# Activity 1
Decide whether each statement below agrees with the machine check excerpt, answering yes or no and quoting the deciding words of the excerpt: (a) As far as the writer can tell, only the low order two bytes of the machine check summary parameter are significant. (b) Fault type code 4 indicates a cache parity error. (c) The stack values listed are taken from an actual recent machine check.

# Excerpt to read
------------------------
All of this information is 11/780 specific; I havn't looked at the machine
check exception handlers for the 11/730 or 11/750. I suspect (though I
don't know for sure) that this information is valid for the 11/785 also.
Stack format:
@SP: 00000028 Number of bytes pushed onto the stack
008800F6 Machine check summary parameter
00010204 CPU error status
0000025B Trapped micro PC
800813E7 Virtual address at fault time
F4001D4B CPU "D" register
00000A01 Translation buffer status register 0
00000000 Translation buffer status register 1
00000000 Physical address causing SBI timeout
00001533 Cache parity error status
00004000 SBI error status
800054CE PC of instruction causing machine check
00C70000 PSL at fault time
These parameters are actually taken from our recent machine check.
We're most interested in the machine check summary paramter, the second
longword on the stack. As far as I can tell, only the low order two bytes
are significant. The low order byte contains the fault type in the low
order 4 bits; The high order 4 bits seem to be 1111 always. The next byte
contains the 'timeout pending flag', whatever that is.
The fault type codes are:
0 - CPU timeout/SBI error confirmation
1 - Control store parity error
2 - Translation buffer parity error
3 - Cache parity error
4 - Not used
5 - Read data substitute error
6 - 'Microcode can't get here' error
7 - Not used
8 - Not used
9 - Not used
A - IB detected translation buffer parity error
B - Not used
C - IB detected memory error
D - IB detected CPU timeout or SBI error confirmation
E - Not used
F - IB detected cache problem
As you can see, we just had a 'microcode can't get here' error, which gives
me one of those "warm fuzzy" feelings.
------------------------
# Entries supplied
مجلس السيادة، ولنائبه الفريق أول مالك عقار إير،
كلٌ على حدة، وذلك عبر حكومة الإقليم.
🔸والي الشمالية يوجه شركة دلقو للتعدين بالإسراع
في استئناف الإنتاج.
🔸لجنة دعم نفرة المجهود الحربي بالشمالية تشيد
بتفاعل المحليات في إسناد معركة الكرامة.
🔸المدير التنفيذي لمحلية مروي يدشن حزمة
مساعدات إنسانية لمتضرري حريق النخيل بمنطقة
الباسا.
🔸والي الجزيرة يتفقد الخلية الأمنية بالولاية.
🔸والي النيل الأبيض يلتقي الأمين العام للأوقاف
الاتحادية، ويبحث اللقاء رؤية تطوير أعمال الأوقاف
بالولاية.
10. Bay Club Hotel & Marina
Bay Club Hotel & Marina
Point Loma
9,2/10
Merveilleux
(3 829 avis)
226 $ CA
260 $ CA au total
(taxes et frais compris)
------------------------
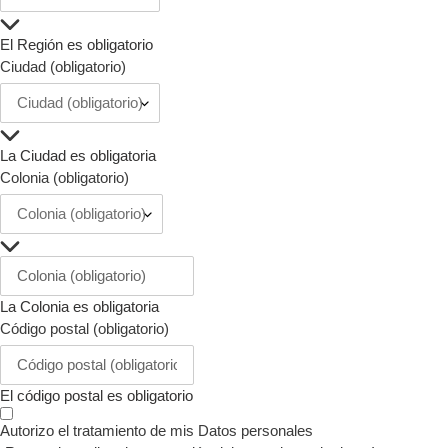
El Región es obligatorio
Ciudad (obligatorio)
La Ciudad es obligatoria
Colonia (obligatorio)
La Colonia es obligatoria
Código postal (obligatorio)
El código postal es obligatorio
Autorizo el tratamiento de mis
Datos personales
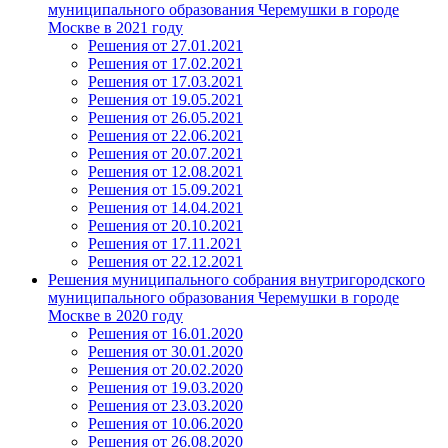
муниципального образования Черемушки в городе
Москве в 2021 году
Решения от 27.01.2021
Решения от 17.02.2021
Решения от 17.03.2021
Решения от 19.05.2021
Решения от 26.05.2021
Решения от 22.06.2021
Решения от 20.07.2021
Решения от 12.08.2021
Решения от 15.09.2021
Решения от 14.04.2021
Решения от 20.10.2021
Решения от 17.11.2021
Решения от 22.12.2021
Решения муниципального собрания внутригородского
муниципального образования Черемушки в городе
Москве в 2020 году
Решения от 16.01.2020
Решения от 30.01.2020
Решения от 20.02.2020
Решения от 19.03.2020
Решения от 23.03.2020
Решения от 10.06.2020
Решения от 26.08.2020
------------------------
# Activity 2
Gather every row above that contains the string "obligatoria", and copy each such row in full. Case counts.

# Task solution 1
(a) Yes: "As far as I can tell, only the low order two bytes are significant."
(b) No: "3 - Cache parity error" and "4 - Not used"
(c) Yes: "These parameters are actually taken from our recent machine check."

# Task solution 2
La Ciudad es obligatoria
La Colonia es obligatoria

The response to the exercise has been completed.